In the sense in which tracing is suggested here as an exercise, the point isn't familiarity with the subject, but with the choreography of line. What you're doing in these exercises is training your mind and hand to absorb and replicate the process of creating descriptive, accurate line that, paradoxically, disappears in its representation of form.

Ted Seth Jacobs' introductory remarks to his "Drawing With An Open Mind" are instructive as to what we're on about when we try to represent subjects and shapes within them with contour outlines. I very highly recommend the book, not just for the drawing instruction but for the profundity of the philosophy that Jacobs imparts along with it.
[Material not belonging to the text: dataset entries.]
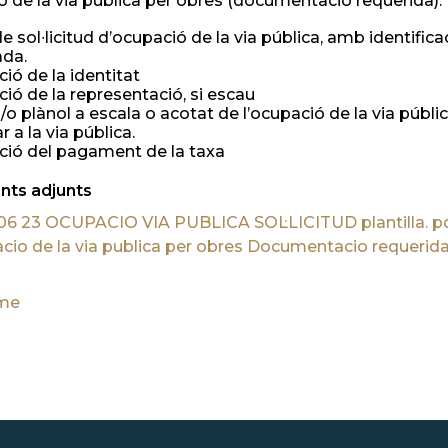
 de la via pública per obres (documentació requerida):
e sol∙licitud d’ocupació de la via pública, amb identifica
ada.
ió de la identitat
ció de la representació, si escau
i/o plànol a escala o acotat de l’ocupació de la via públ
ar a la via pública.
ció del pagament de la taxa
ts adjunts
06 23 OCUPACIO VIA PUBLICA SOL·LICITUD plantilla. pdf
io de la via publica per obres Documentacio requerida
me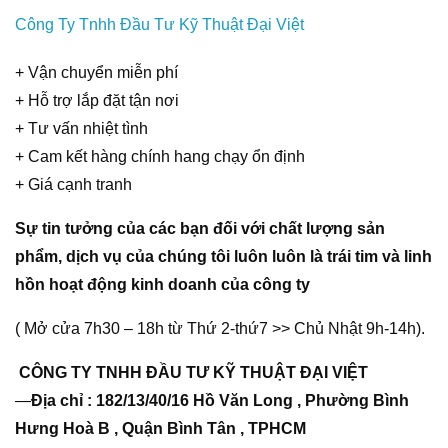
Công Ty Tnhh Đầu Tư Kỹ Thuật Đại Việt
+ Vận chuyển miễn phí
+ Hỗ trợ lắp đặt tận nơi
+ Tư vấn nhiệt tình
+ Cam kết hàng chính hang chạy ổn định
+ Giá cạnh tranh
Sự tin tưởng của các bạn đối với chất lượng sản
phẩm, dịch vụ của chúng tôi luôn luôn là trái tim và linh
hồn hoạt động kinh doanh của công ty
( Mở cửa 7h30 – 18h từ Thứ 2-thứ7 >> Chủ Nhật 9h-14h).
CÔNG TY TNHH ĐẦU TƯ KỸ THUẬT ĐẠI VIỆT
—
Địa chỉ : 182/13/40/16 Hồ Văn Long , Phường Bình
Hưng Hoà B , Quận Bình Tân , TPHCM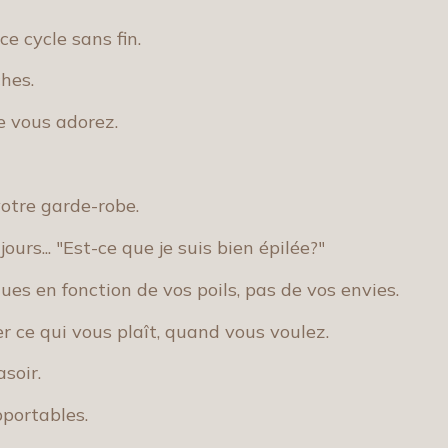
ce cycle sans fin.
hes.
e vous adorez.
otre garde-robe.
urs... "Est-ce que je suis bien épilée?"
ues en fonction de vos poils, pas de vos envies.
r ce qui vous plaît, quand vous voulez.
soir.
portables.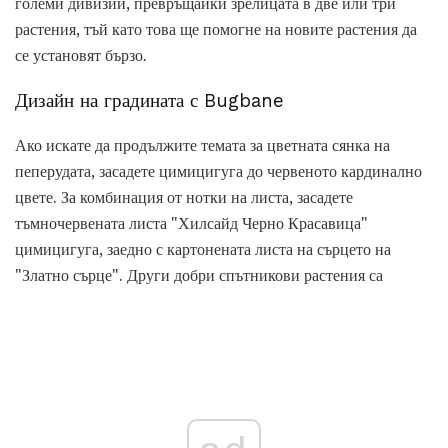
големи дивизии, превръщайки зрелицата в две или три
растения, тъй като това ще помогне на новите растения да
се установят бързо.
Дизайн на градината с Bugbane
Ако искате да продължите темата за цветната сянка на
пеперудата, засадете цимицигуга до червеното кардинално
цвете. За комбинация от нотки на листа, засадете
тъмночервената листа "Хилсайд Черно Красавица"
цимицигуга, заедно с картонената листа на сърцето на
"Златно сърце". Други добри спътникови растения са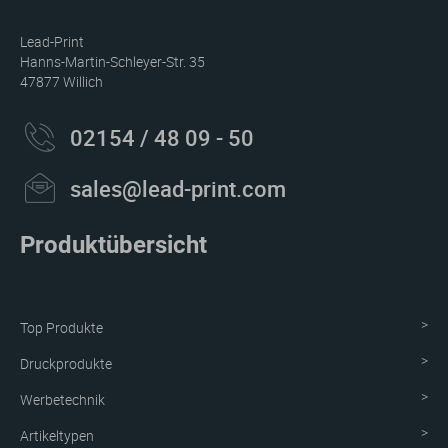
Lead-Print
Hanns-Martin-Schleyer-Str. 35
47877 Willich
02154 / 48 09 - 50
sales@lead-print.com
Produktübersicht
Top Produkte
Druckprodukte
Werbetechnik
Artikeltypen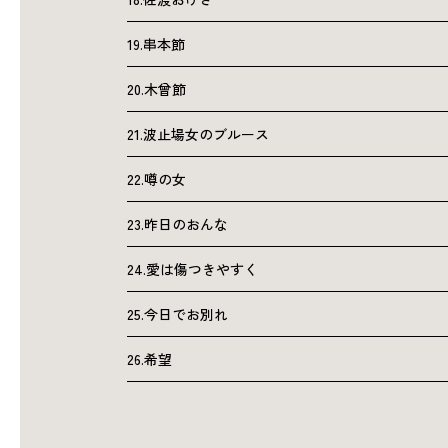
19.串本節
20.木曾節
21.波止場女のブルース
22.噂の女
23.昨日のおんな
24.愛は傷つきやすく
25.今日でお別れ
26.希望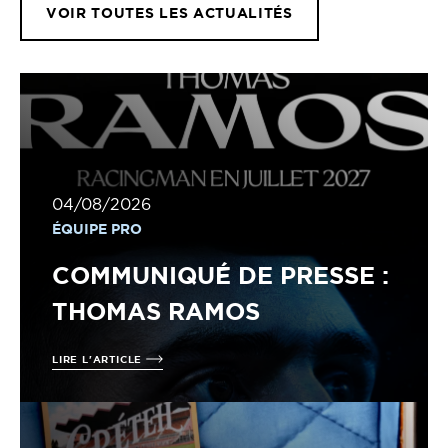
VOIR TOUTES LES ACTUALITÉS
04/08/2026
ÉQUIPE PRO
COMMUNIQUÉ DE PRESSE :
THOMAS RAMOS
LIRE L'ARTICLE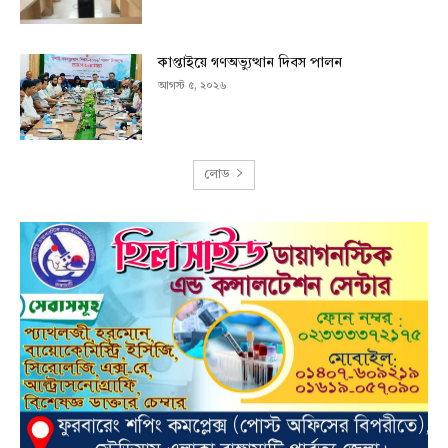
কাপ্তাইয়ে গণঅভ্যুত্থান দিবস পালন
আগস্ট ৫, ২০২৬
লোড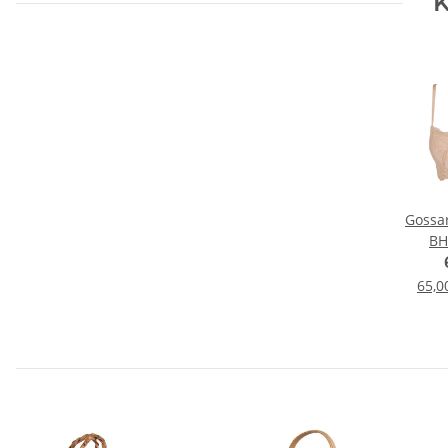
K
Gossa
BH
65,0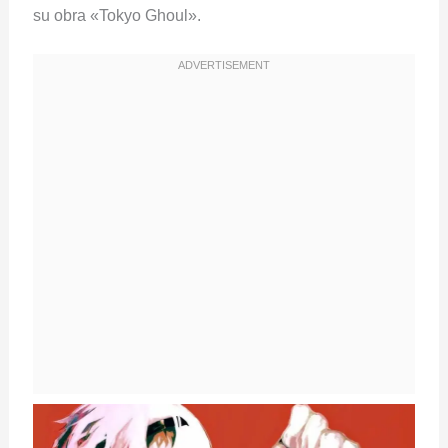
su obra «Tokyo Ghoul».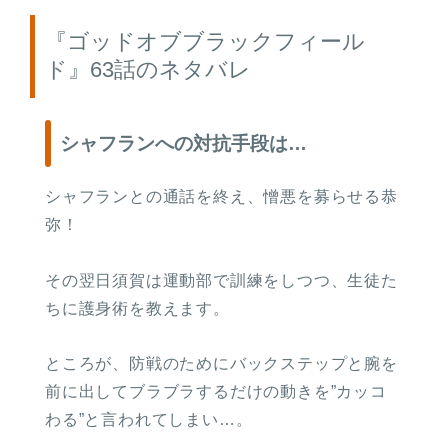
『ゴッドオブブラックフィール
ド』63話のネタバレ
シャフランへの対抗手段は…
シャフランとの通話を終え、憎悪を募らせる恭
弥！
その翌日須賀は運動部で訓練をしつつ、生徒た
ちに護身術を教えます。
ところが、防戦のためにバックステップと腕を
前に出してブラブラするだけの動きを”カッコ
わる”と言われてしまい…。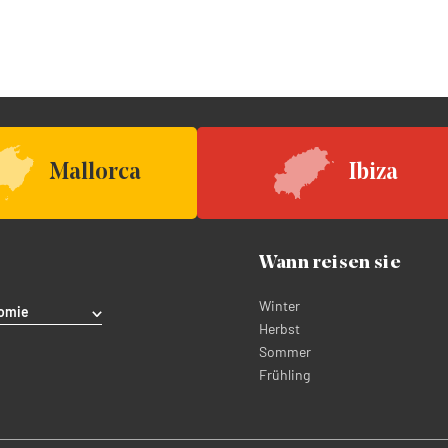
Mallorca
Ibiza
Wann reisen sie
Winter
omie
Herbst
Sommer
Frühling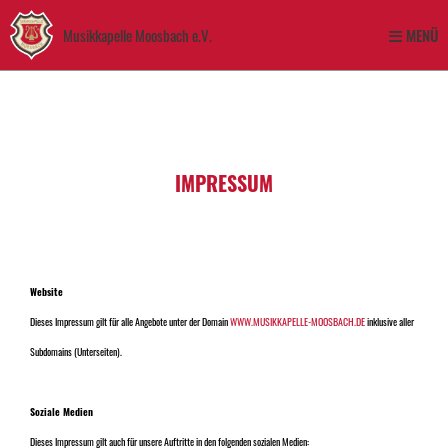
Musikkapelle Moosbach e.V.
MENÜ
IMPRESSUM
Website
Dieses Impressum gilt für alle Angebote unter der Domain
WWW.MUSIKKAPELLE-MOOSBACH.DE
inklusive aller
Subdomains (Unterseiten).
Soziale Medien
Dieses Impressum gilt auch für unsere Auftritte in den folgenden sozialen Medien: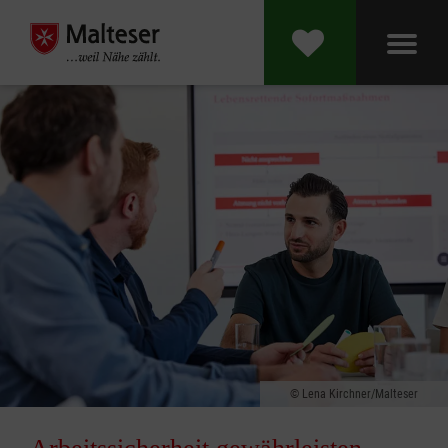
Lena Kirchner/Malteser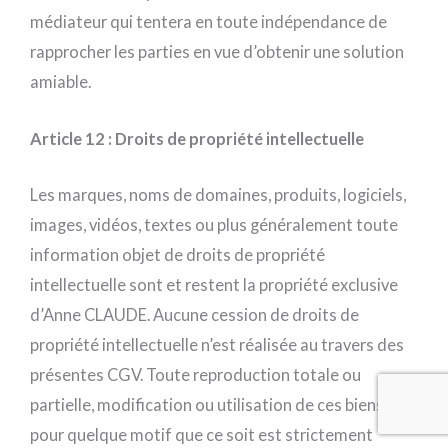
médiateur qui tentera en toute indépendance de
rapprocher les parties en vue d’obtenir une solution
amiable.
Article 12 : Droits de propriété intellectuelle
Les marques, noms de domaines, produits, logiciels,
images, vidéos, textes ou plus généralement toute
information objet de droits de propriété
intellectuelle sont et restent la propriété exclusive
d’Anne CLAUDE. Aucune cession de droits de
propriété intellectuelle n’est réalisée au travers des
présentes CGV. Toute reproduction totale ou
partielle, modification ou utilisation de ces biens
pour quelque motif que ce soit est strictement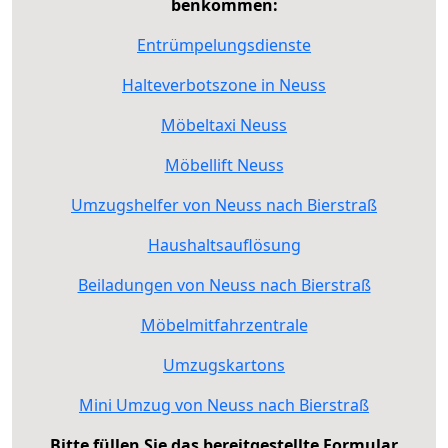
benkommen:
Entrümpelungsdienste
Halteverbotszone in Neuss
Möbeltaxi Neuss
Möbellift Neuss
Umzugshelfer von Neuss nach Bierstraß
Haushaltsauflösung
Beiladungen von Neuss nach Bierstraß
Möbelmitfahrzentrale
Umzugskartons
Mini Umzug von Neuss nach Bierstraß
Bitte füllen Sie das bereitgestellte Formular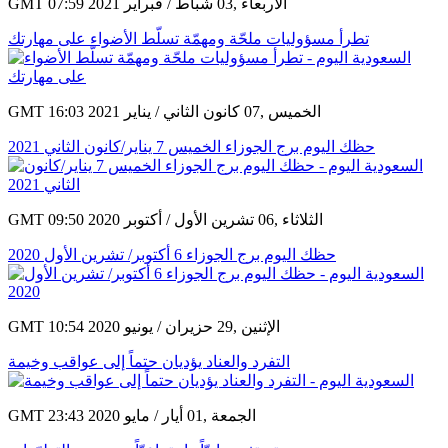
GMT 07:59 2021 الأربعاء ,03 شباط / فبراير
تطرأ مسؤوليات ملحّة ومهمّة تسلّط الأضواء على مهارتك
GMT 16:03 2021 الخميس ,07 كانون الثاني / يناير
حظك اليوم برج الجوزاء الخميس 7 يناير/كانون الثاني 2021
GMT 09:50 2020 الثلاثاء ,06 تشرين الأول / أكتوبر
حظك اليوم برج الجوزاء 6 أكتوبر/ تشرين الأول 2020
GMT 10:54 2020 الإثنين ,29 حزيران / يونيو
التفرد والعناد يؤديان حتماً إلى عواقب وخيمة
GMT 23:43 2020 الجمعة ,01 أيار / مايو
In sports, for example, there are many "Inner" regimens -- "Inner Tennis", "Inner Golf" -- in which the practitioners are encouraged to cultivate a mental image of what they're intending to do. Tracing, in the sense urged here, isn't about a scribe's copying of texts. It's about training mind and muscle memory to learn and remember what an accurate, uninterrupted, intentional line of definition and description -- whether contour or shading, hatchmarks or blending -- feels like, so that when you're not tracing, when you're working from life (or even resketching from another source), you can do the same with confidence and accuracy. Having worked through the scales, you can sight-read the sonata. It makes all those piano -- and drawing -- lessons worthwhile.